Selon vous, comment se porte la littérature mahoraise aujourd’hui ? Est-elle suffisamment soutenue et visible ?

La littérature mahoraise est encore en train de naître. Elle est jeune, fragile, et a besoin d’être nourrie pour atteindre une certaine maturité. Elle demeure dans l’ombre, malgré quelques coups de projecteurs ponctuels. Il est essentiel qu’elle soit reconnue pour véritablement exister. Cela passe par la construction de bibliothèques dans tout le département, et par un soutien accru à ses auteurs.

Quels obstacles rencontrent un auteur mahorais pour publier et diffuser ses œuvres ?

Les maisons d’édition sont de plus en plus exigeantes — ce qui peut être une bonne chose en soi — mais cela freine aussi de nombreux projets. Il est urgent de développer, à Mayotte même, des structures éditoriales capables d’accompagner les auteurs, de les former, et de contribuer activement au développement de notre littérature locale.

Le Salon du Livre 2025 met la jeunesse à l’honneur. Que représente pour vous cette génération montante ?

C’est une génération très absorbée par l’univers de l’image et des écrans. Beaucoup d’entre eux ne connaissent même pas l’odeur d’un livre. Leurs sens doivent être éveillés, reconnectés à la lecture, au papier, à l’imaginaire textuel. Le SALIMA 2025 est un bel exemple d’initiative à reproduire, pour sortir cette jeunesse de l’emprise exclusive des écrans.

Comment inciter les jeunes Mahorais à lire davantage dans un monde dominé par les écrans ?

Il faut, selon moi, mobiliser les auteurs pour produire davantage de livres qui parlent aux jeunes : des bandes dessinées, des mangas, des romans jeunesse… Il faut les faire rêver, les séduire avec des formats qui leur parlent, pour que la lecture redevienne un plaisir.

Si vous deviez donner un seul conseil à un jeune qui rêve d’écrire, quel serait-il ?

S’armer de courage, être rigoureux envers soi-même, et faire preuve de beaucoup de patience.
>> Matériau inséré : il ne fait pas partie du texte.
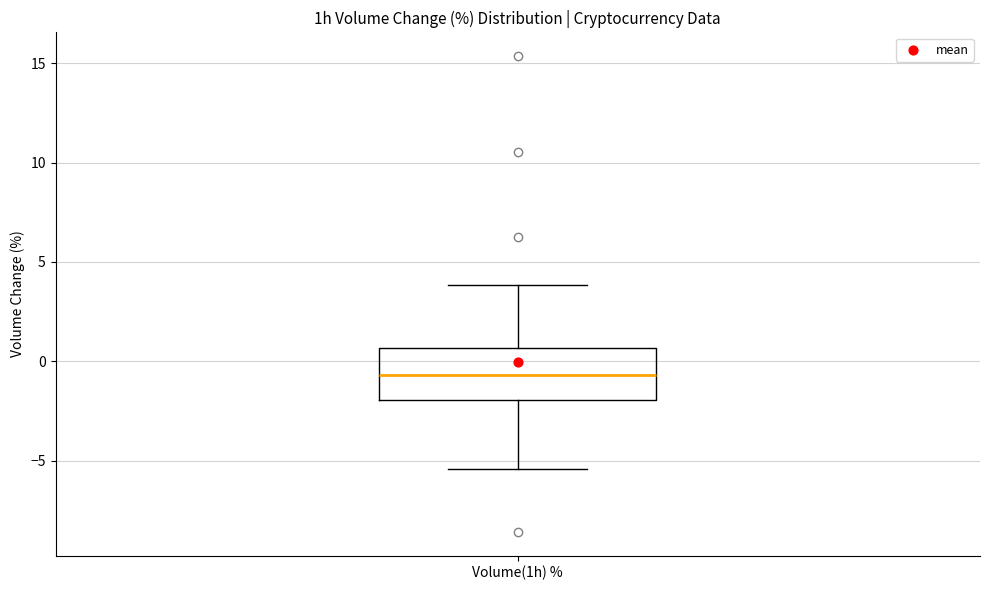

Where does the median line of the box for Volume(1h) % sit on the y-axis? The values are not printed on the chart, so give them approximately, as read against the axis.

-0.5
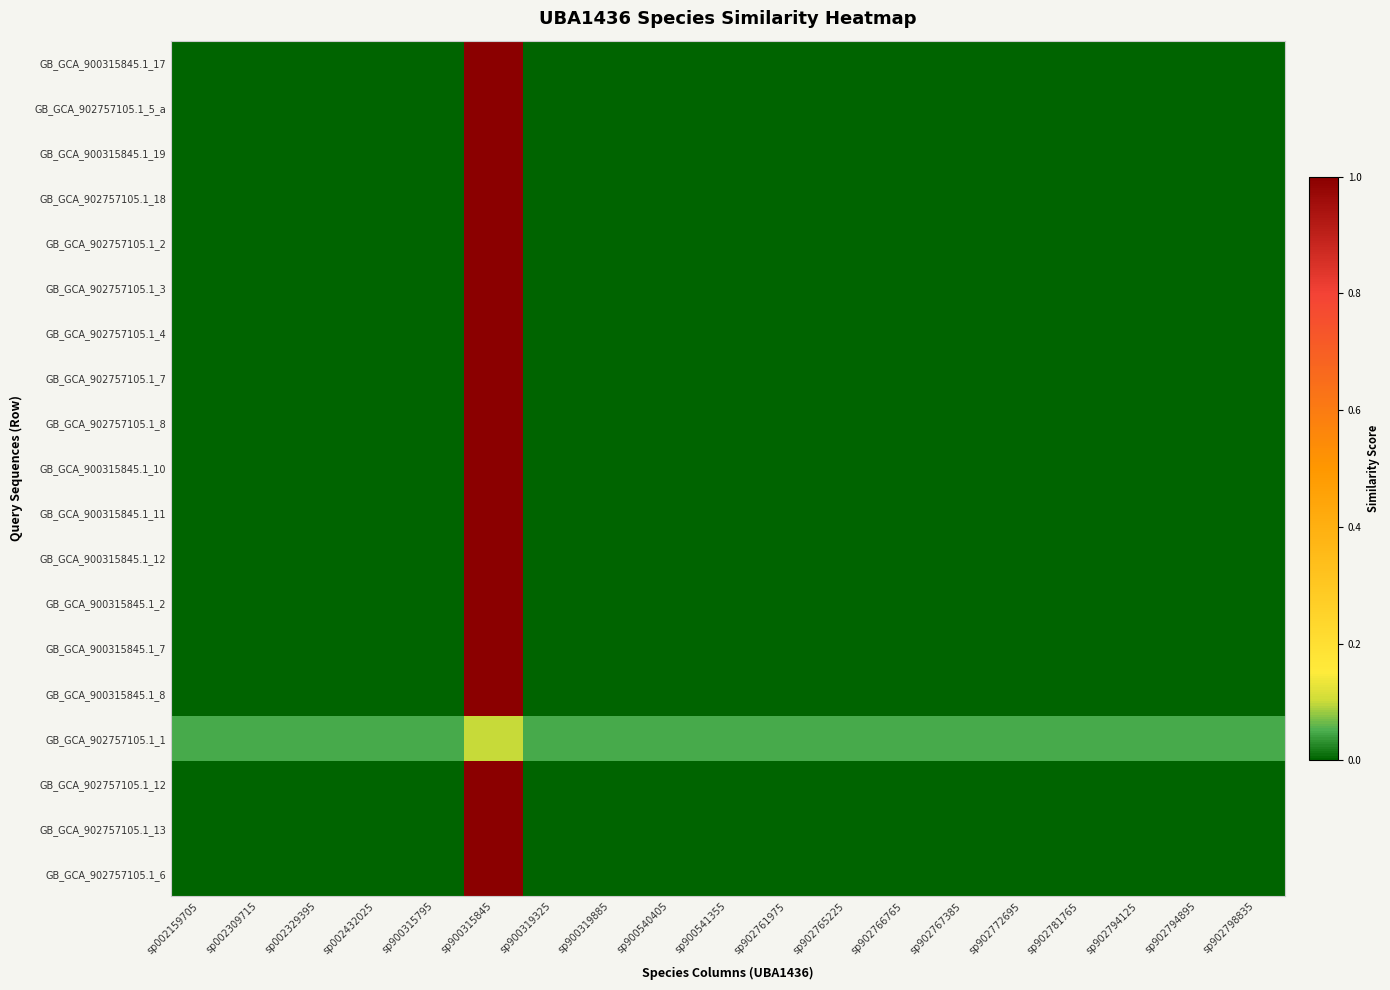

Which category has the lowest value across all series?

sp002159705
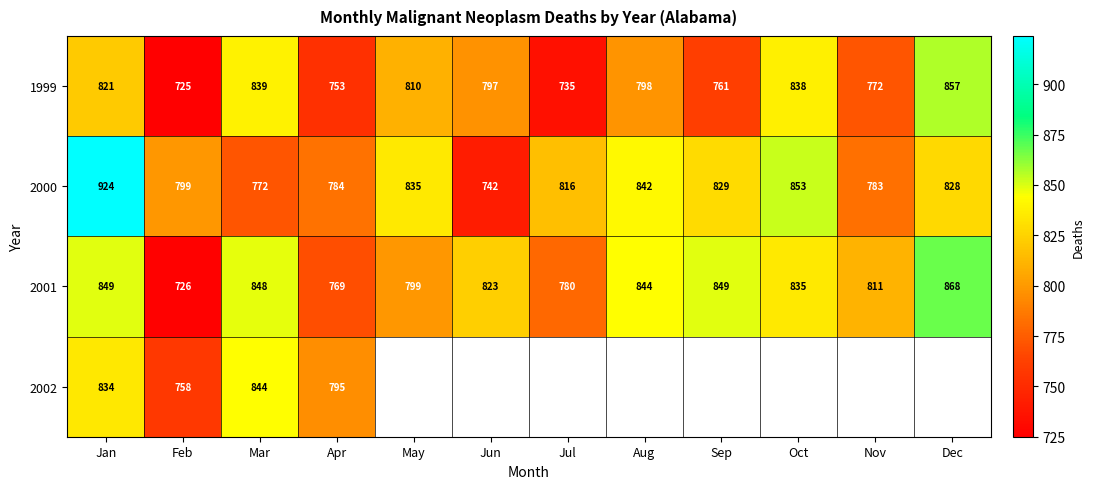

What value does the 2000 series have at May, to the nearest 50?

850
Écrire est un monde particulier, exigeant, mais profondément gratifiant. Il faut y croire, persévérer et surtout ne jamais s’autocensurer.

À travers vos écrits, quel message souhaitez-vous transmettre à votre public ?

J’aimerais que mes lecteurs sentent à quel point je suis exigeant envers moi-même. J’attends de leur part des encouragements sincères, car c’est grâce à eux que je pourrai continuer à m’améliorer et à répondre à leurs attentes avec justesse et sensibilité.

Pour conclure, que signifie pour vous “écrire à Mayotte” — est-ce un acte culturel, un engagement, ou une forme de résistance poétique ?

“Écrire à Mayotte”, c’est tout cela à la fois. C’est participer à la naissance d’une littérature locale, poétique, spirituelle. C’est tenter de rassembler une culture parfois fragmentée. C’est mener une forme d’investigation identitaire, et affirmer notre maturité — à travers la poésie — dans un monde en perpétuelle mutation.